Бакунин снял с пера прилипшую волосинку, но не продолжал писать, а задумался; взглянул на свой почерк, и почерк не понравился, – «пишу, как кошка», – подумал. Тёмно-голубые глаза уставились в пространство, в одну пространственную точку. Бородатый, разбитый, грустный сидел Бакунин; потом, медленно отведя голову к рукописи, написал с красной строки:
«Итак, я начну свою исповедь.
Для того, чтоб она была совершенна, я должен сказать несколько слов о своей первой молодости…» Но снова шумно встал, заходил по камере. Тучей, клубами бились в черепе, в сердце, заполняли грудь воспоминания, ощущения, откидывал ненужное, искал главное – тон – для Николая, Дубельта, Орлова. Хорошо знал партнёров, знал, что саксонцы и австрийцу передали материалы. «Поляки, – внутренне бормотал Бакунин, – поляки», – знал, чего хочет, чего добивается Николай: чтоб отдал всю опору, всю мечту славянской революции в Польше, в России, в мире.

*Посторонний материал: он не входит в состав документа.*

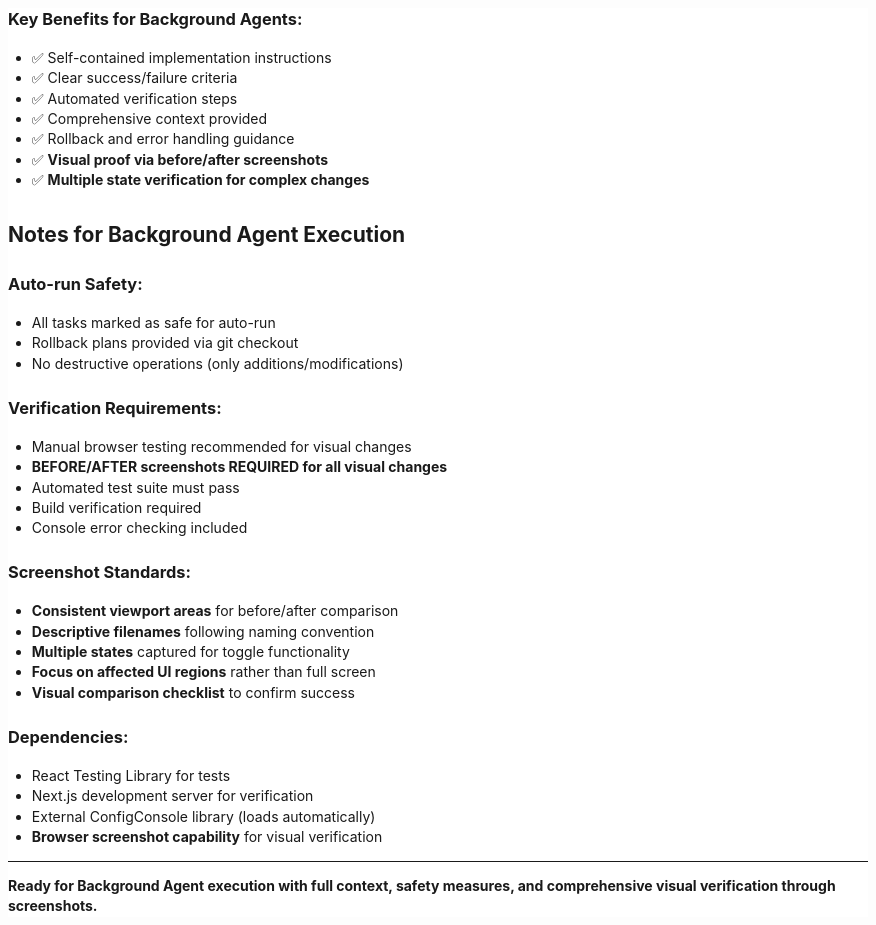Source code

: ### **Key Benefits for Background Agents:**
- ✅ Self-contained implementation instructions
- ✅ Clear success/failure criteria
- ✅ Automated verification steps  
- ✅ Comprehensive context provided
- ✅ Rollback and error handling guidance
- ✅ **Visual proof via before/after screenshots**
- ✅ **Multiple state verification for complex changes**

## Notes for Background Agent Execution

### **Auto-run Safety:**
- All tasks marked as safe for auto-run
- Rollback plans provided via git checkout
- No destructive operations (only additions/modifications)

### **Verification Requirements:**
- Manual browser testing recommended for visual changes
- **BEFORE/AFTER screenshots REQUIRED for all visual changes**
- Automated test suite must pass
- Build verification required
- Console error checking included

### **Screenshot Standards:**
- **Consistent viewport areas** for before/after comparison
- **Descriptive filenames** following naming convention
- **Multiple states** captured for toggle functionality
- **Focus on affected UI regions** rather than full screen
- **Visual comparison checklist** to confirm success

### **Dependencies:**
- React Testing Library for tests
- Next.js development server for verification
- External ConfigConsole library (loads automatically)
- **Browser screenshot capability** for visual verification

---

**Ready for Background Agent execution with full context, safety measures, and comprehensive visual verification through screenshots.**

Мелким, слепленным, скорей женским почерком, не вязавшимся с мужественной рукой, писал Бакунин, отбрасывая нумерованные Дубельтом листы, о молодости, Берлине, о Вейтлинге, Швейцарии, Гервеге, Париже, благородных увриерах, упомянул о друге Рейхеле, мельком описал поляков, обругал болтуном графа Ледуховского, изругал немцев, рассмеялся и от души, и для Николая над европейской демократией, не утаил ничего, что без того знали Орлов и царь, описал восстание в Дрездене, баррикады, своё желание зажечь мировую, всесокрушающую революцию с богемским началом, много писал, перечёркивая лишь так, чтоб могли разобрать Орлов и Дубельт.
Дважды заходил сухонький комендант крепости Набоков, улучшил пищу, увеличил порции, разрешил сигары. Хитрый пёс посмеивался, уходя из покоя номер 5: «Многие мил-голубчики становились тут шёлковыми!»